Indonesia arrests two dozen after minister attack
The world’s biggest Muslim majority nation is on high alert ahead of President Joko Widodo’s second-term inauguration on Sunday, with some 27,000 troops expected to be deployed in the capital Jakarta.
Authorities have also banned mass demonstrations in the lead up to Widodo’s swearing-in, for fear they might be used as a cover for an attack, State Intelligence Agency spokesman Wawan Purwanto said.
Last week two militants stabbed Security Minister Wiranto, a former general who goes by one name, during an official visit to West Java.
The 72-year-old was rushed by helicopter to Jakarta, where he was treated for knife wounds to his stomach. He is recovering in hospital.

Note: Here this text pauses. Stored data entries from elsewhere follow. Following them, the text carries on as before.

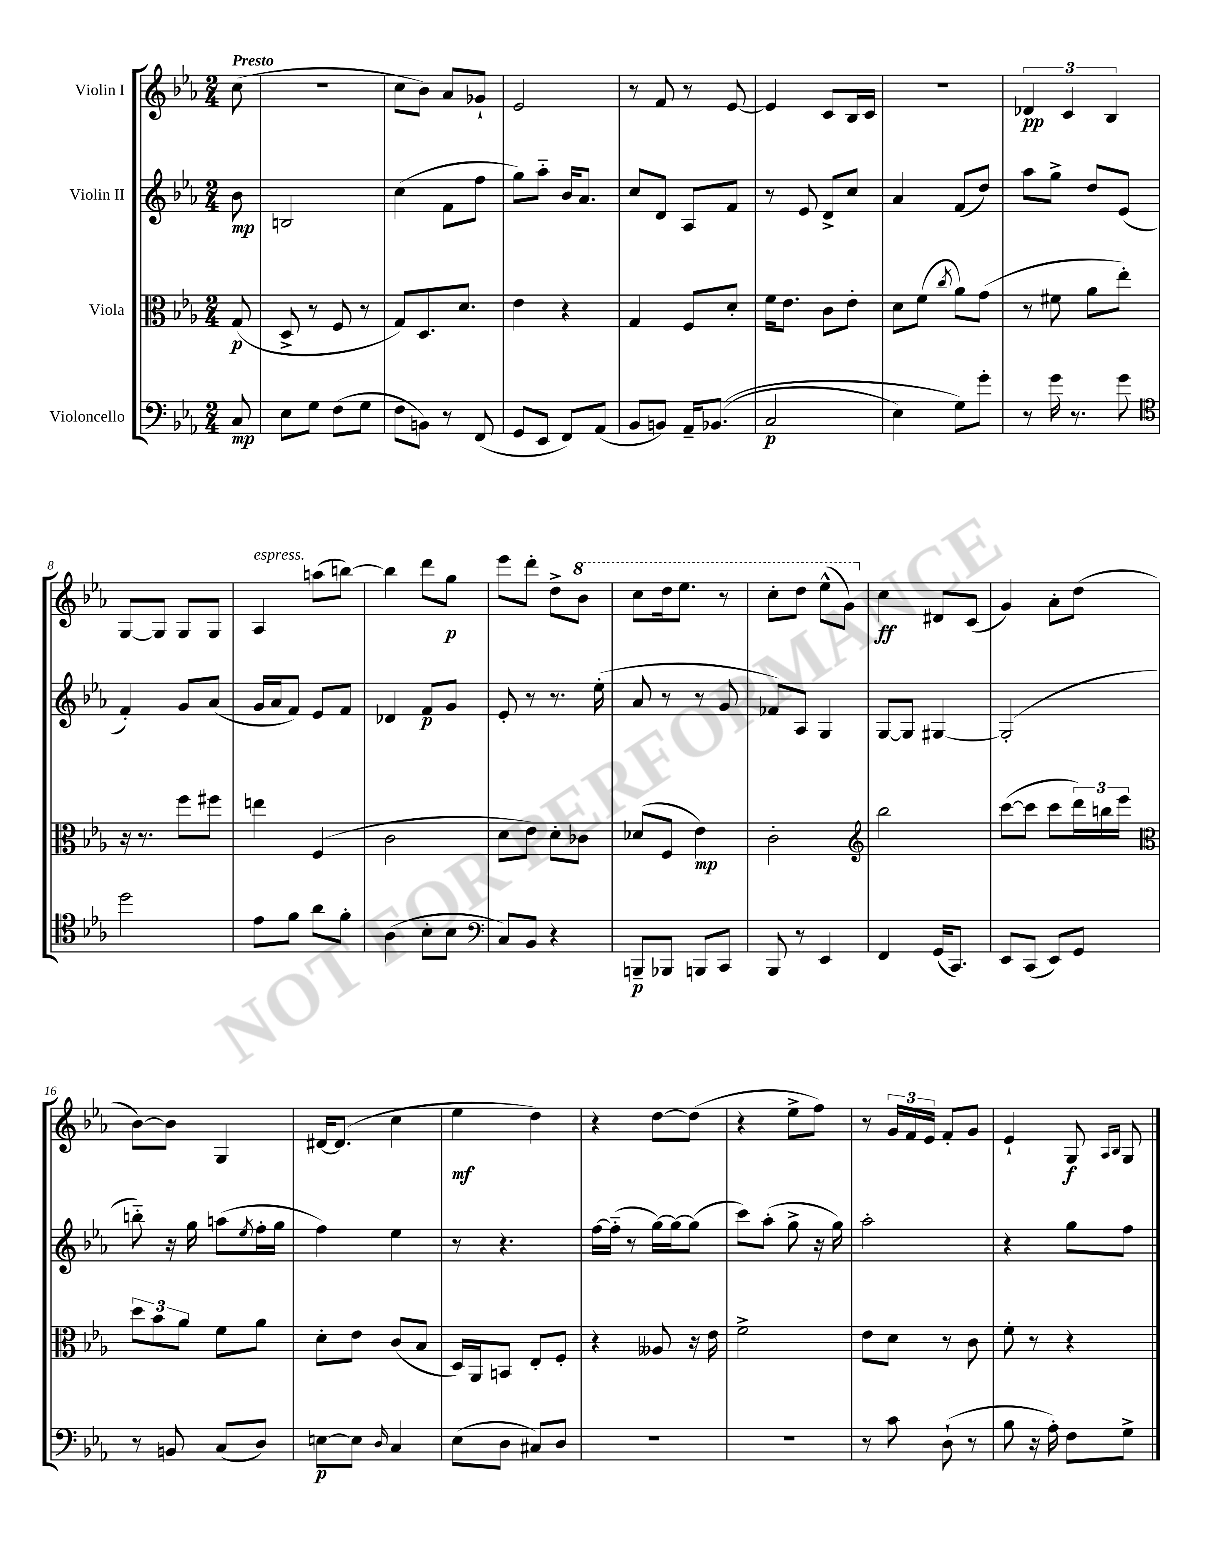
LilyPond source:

<<
\new StaffGroup <<
\new Staff = "s0" \with { instrumentName = "Violin I" } {
    \clef treble \key ees \major \numericTimeSignature \time 2/4 \partial 8 \tempo "Presto"
    c''8( |
    R2 |
    c''8 bes'8) aes'8 ges'8-! |
    ees'2 |
    r8 f'8 r8 ees'8~ |
    ees'4 c'8 bes16 c'16 |
    r2 |
    \tuplet 3/2 { des'4\pp c'4 bes4 } |
    g8~ g8 g8 g8 |
    aes4^\markup { \italic "espress." } a''8( b''8~) |
    b''4 d'''8 g''8\p |
    ees'''8 d'''8-. d''8-> \ottava #1 bes''8 |
    c'''8 d'''16 ees'''8. r8 |
    c'''8-. d'''8 ees'''8-^( g''8) \ottava #0 |
    c''4\ff dis'8 c'8( |
    g'4) aes'8-. d''8( |
    bes'8~) bes'8 g4 |
    dis'16~ dis'8.( c''4 |
    ees''4\mf d''4) |
    r4 d''8~ d''8( |
    r4 ees''8-> f''8) |
    r8 \tuplet 3/2 { g'16 f'16 ees'16 } f'8-. g'8 |
    ees'4-! g8\f \grace { aes16 bes16 } g8 \bar "|." |
}
\new Staff = "s1" \with { instrumentName = "Violin II" } {
    \clef treble \key ees \major \numericTimeSignature \time 2/4 \partial 8
    bes'8\mp |
    b2 |
    c''4( f'8 f''8 |
    g''8) aes''8-_ bes'16 aes'8. |
    c''8 d'8 aes8 f'8 |
    r8 ees'8 d'8-> c''8 |
    aes'4 f'8( d''8) |
    aes''8 g''8-> d''8 ees'8( |
    f'4-.) g'8 aes'8( |
    g'16 aes'16 f'8) ees'8 f'8 |
    des'4 f'8\p g'8 |
    ees'8-. r8 r8. ees''16-.( |
    aes'8 r8 r8 g'8 |
    fes'8) aes8 g4 |
    g8~ g8 gis4~ |
    gis2-.( |
    b''8-_) r16 g''16 a''8( \acciaccatura { ees''8 } f''16-. g''16 |
    f''4) ees''4 |
    r8 r4. |
    f''16~ f''16-_( r8 g''16~) g''16~ g''8( |
    c'''8) aes''8-.( g''8-> r16 g''16) |
    aes''2-. |
    r4 g''8 f''8 \bar "|." |
}
\new Staff = "s2" \with { instrumentName = "Viola" } {
    \clef alto \key ees \major \numericTimeSignature \time 2/4 \partial 8
    g8\p( |
    d8-> r8 f8 r8 |
    g8) d8. d'8. |
    ees'4 r4 |
    g4 f8 d'8-. |
    f'16 ees'8. c'8 ees'8-. |
    d'8 f'8( \acciaccatura { c''8 } aes'8) g'8( |
    r8 fis'8 aes'8 ees''8-.) |
    r16 r8. f''8 fis''8 |
    e''4 f4( |
    c'2 |
    d'8 ees'8) d'8-. ces'8 |
    des'8( f8 ees'4\mp) |
    c'2-. |
    \clef treble bes''2 |
    c'''8~( c'''8 c'''8 \tuplet 3/2 { d'''16) b''16 ees'''16 } |
    \clef alto \tuplet 3/2 { d''8 bes'8 aes'8 } f'8 aes'8 |
    d'8-. ees'8 c'8( bes8 |
    d16) aes,16 b,8 ees8-. f8-. |
    r4 aeses8 r16 ees'16 |
    f'2-> |
    ees'8 d'8 r8 c'8 |
    f'8-. r8 r4 \bar "|." |
}
\new Staff = "s3" \with { instrumentName = "Violoncello" } {
    \clef bass \key ees \major \numericTimeSignature \time 2/4 \partial 8
    c8\mp |
    ees8 g8 f8( g8 |
    f8 b,8) r8 f,8( |
    g,8 ees,8 f,8) aes,8( |
    bes,8 b,8) aes,16-- bes,8.(\( |
    c2\p |
    ees4) g8\) g'8-. |
    r8 g'16 r8. g'8 |
    \clef tenor d''2 |
    ees'8 f'8 aes'8 f'8-. |
    aes4( bes8-. bes8 |
    \clef bass c8) bes,8 r4 |
    b,,8--\p bes,,8 b,,8 c,8 |
    bes,,8 r8 ees,4 |
    f,4 g,16( c,8.) |
    ees,8 c,8( ees,8) g,8 |
    r8 b,8 c8( d8) |
    e8~\p e8 \grace { d16 } c4 |
    ees8( d8 cis8) d8 |
    r2 |
    R2 |
    r8 c'8 d8-!( r8 |
    bes8 r16 aes16-.) f8 g8-> \bar "|." |
}
>>
>>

Some 27 suspected militants had been arrested since the attack, said national police spokesman Dedi Prasetyo.
Prasetyo also said police seized sharp weapons, explosive materials and chemicals during the raids.
The arrests took place across the Southeast Asian archipelago of some 260 million people, including in Bali where a father and son were brought in for allegedly planning attacks on the holiday island.
At the weekend, hundreds of mourners and survivors commemorated the 17th anniversary of the Bali bombings that killed more than 200 people — Indonesia’s deadliest-ever terror attack.
The married couple arrested after Wiranto was attacked were later identified as members of Jamaah Ansharut Daulah (JAD), an extremist group responsible for deadly suicide bombings at churches in Surabaya last year that killed a dozen people.